US satellites have detected new imagery and satellite-based radar emissions indicating North Korea may be testing components and missile control facilities for another ICBM or intermediate launch, officials say.
The US is watching in particular for further testing of North Korean radars and communications that could be used in a launch. The next test launch would be the first since North Korea successfully launched an ICBM on July 4.
Officials also say that North Korea is continuing to test components to launch a missile from a submarine but the US intelligence assessment is that program remains in early stages.
At the same time, a North Korean submarine was spotted in international waters engaging in "unusual activity," two defense officials said.

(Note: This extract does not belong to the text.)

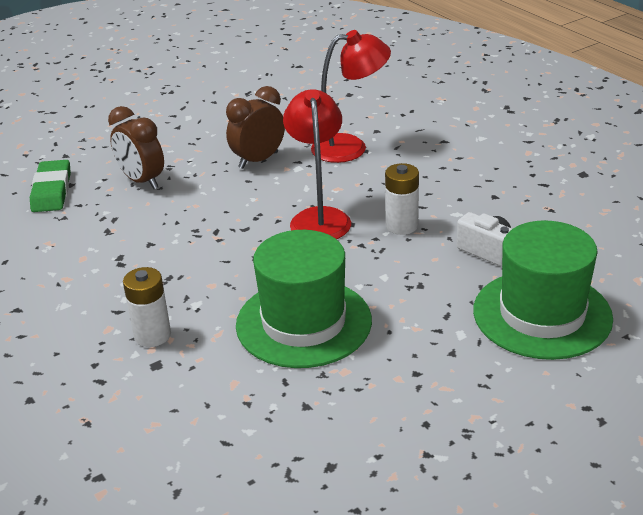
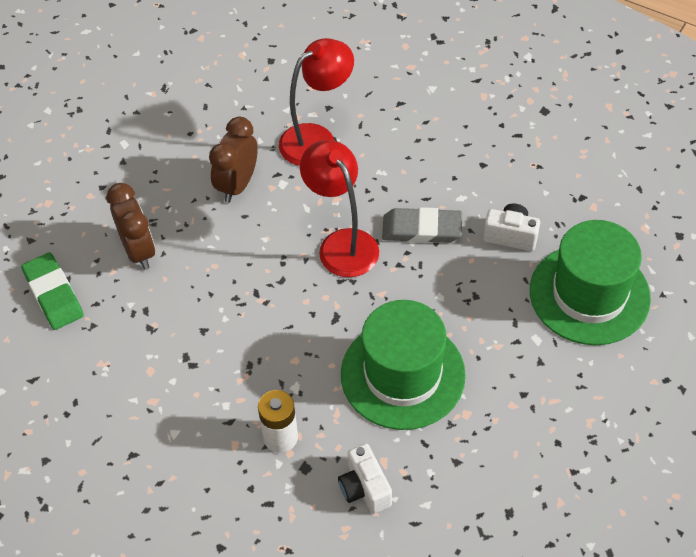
camera: 25 degrees left, 20 degrees up
(142, 181) = (139, 251): brown clock -> brown clock turned 135 degrees counterclockwise
(198, 398) = (364, 488): none -> white camera
(401, 226) = (422, 229): white battery -> grey eraser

North Korea's submarine fleet is believed to encompass around 70 subs, though the majority are quite old and likely cannot fire missiles.
When taken together, these developments are concerning because North Korea says it is trying to develop a missile capable of delivering a nuclear warhead to the United States.

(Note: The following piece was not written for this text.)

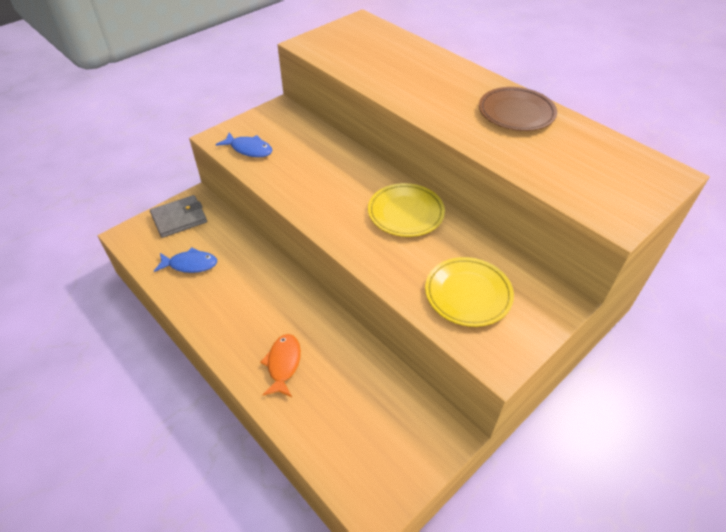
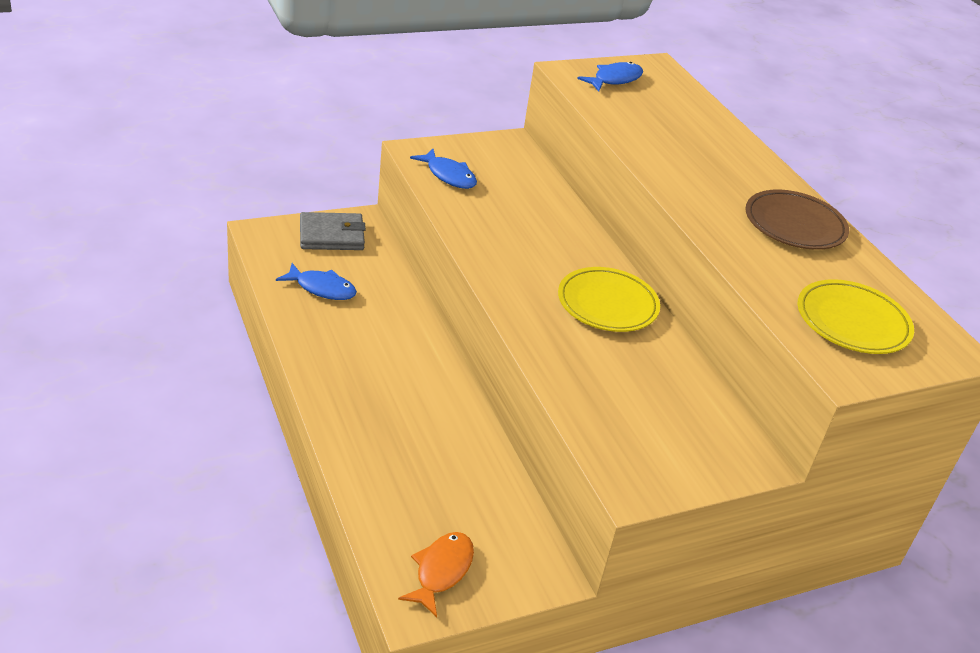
camera: 15 degrees right, 10 degrees down
(283, 364) = (383, 428): orange fish -> orange fish (441, 571)
(339, 40) = (614, 79): none -> blue fish
(468, 294) = (636, 411): yellow plate -> yellow plate (852, 322)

Pyongyang has long maintained the ability to legitimately threaten the United States with a nuclear attack is the only way to protect itself against any US-led attempts at regime change.
Land-based and submarine-based missiles are considered two-thirds of what is known as the "Strategic Triad," a theory that a state must have land, air and sea based nuclear attack capabilities to successful deter an enemy from trying to attack it.

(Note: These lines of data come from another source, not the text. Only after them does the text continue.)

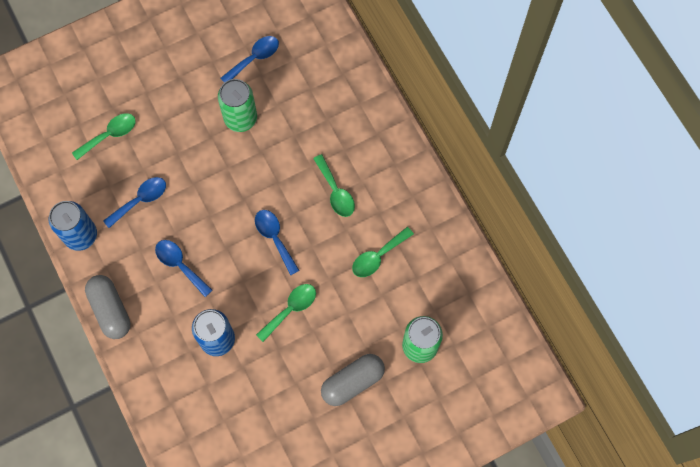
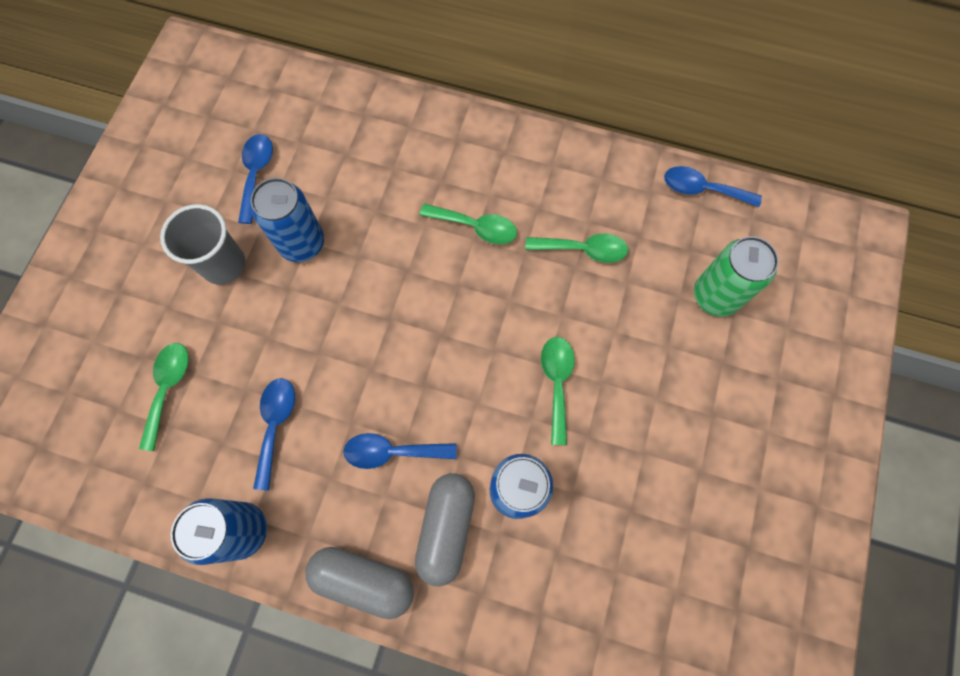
camera: 45 degrees left, 0 degrees up
(192, 94) = (224, 265): none -> grey cup
(240, 118) = (302, 243): green can -> blue can
(274, 238) = (463, 327): blue spoon -> blue spoon (702, 189)
(352, 382) = (695, 394): grey capsule -> grey capsule (446, 528)
(378, 256) = (583, 250): green spoon -> green spoon turned 90 degrees counterclockwise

The latest intelligence about a potential second ICBM test comes as the second highest ranking US military officer has warned Congress that North Korea's deception techniques to mask their missile launches have grown in sophistication.
"I am reasonably confident in the ability of our intelligence community to monitor the testing but not the deployment of these missile systems. Kim Jong Un and his forces are very good at camouflage concealment and deception" General Paul Selva, vice chairman of the Joint Chiefs of Staff, told the Senate armed services committee on Tuesday.
Selva gave the strongest public indication so far that the US believes the current North Korean ICBM still has limitations, saying that Pyongyang has yet to demonstrate the "capacity to strike the United States with any degree of accuracy or reasonable confidence of success."
Selva said North Korean guidance and control systems for a long range missile still would have to be improved before a missile could actually strike the US.
When asked about the possibility of a preemptive US military strike, Selva said, "I think we have to entertain that potential option. That would be a policy choice by the President of the United States to execute or not execute that option."
But Defense Secretary James Mattis has long warned against letting the North Korean situation get to the point of a US military strike and has strongly and publicly advocated for a diplomatic solution led by the State Department.
Selva, who is deeply involved in the US nuclear weapons and missile defense programs, noted a parallel line of effort is underway to "provide for the defense of the United States with a suitable ballistic missile defense system that can handle the low volume at this point of missiles that he (Kim Jong Un) might be able to deploy that could strike us here across all of US territory, Alaska, Hawaii and the lower 48."
The preparations for a potential new launch come as the US military has observed North Korea carrying out an "unusual level" of submarine activity as well as testing a critical component of a missile that could potentially be launched from a submarine.
Two US defense officials told CNN that that a North Korean Romeo-class submarine is currently engaged in "unusual deployment activity" in the Sea of Japan/East Sea and has been under way for about 48 hours. The US is observing the sub via reconnaissance imagery and the officials said the submarine's patrol had taken it farther that it has ever gone, sailing some 100 kilometers out to sea in international waters. The submarine's activity was different than the typical training activity usually observed closer to shore, according to the officials.
The diesel-electric-powered North Korean sub spotted far from port is about 65 meters long and the US does not assess it capable of venturing very far from its home port.
The activity caused US and South Korean forces to slightly raise their alert level, according to one official.
The US military pays close attention to North Korean submarine activity following the 2010 Cheonan incident where a North Korean sub torpedoed a South Korean Naval vessel.
The deployment comes days after Pyongyang tested a critical component for a missile that could potentially be launched by a submarine The test took place on land at the Sinpo shipyard in North Korea. The current US intelligence assessment is that the missile program aboard submarines remains in the very early stages.
An ejection test in may tested the missile's "cold-launch system," which uses high pressure steam to propel the missile out of the launch canister into the air before the missile's engines ignite, preventing damage to the submarine or submersible barge that would launch the missile. It is the type of technology that allows missiles to be launched underwater from submarines.
, North Korea conducted what experts believed was its first successful submarine missile test, firing a missile called the the KN-11 or Pukguksong-1.
That missile believed to have been modified for use on land. Both the Pukguksong-1 and Pukguksong-2 -- the land-based variant -- were on display during a military parade in April.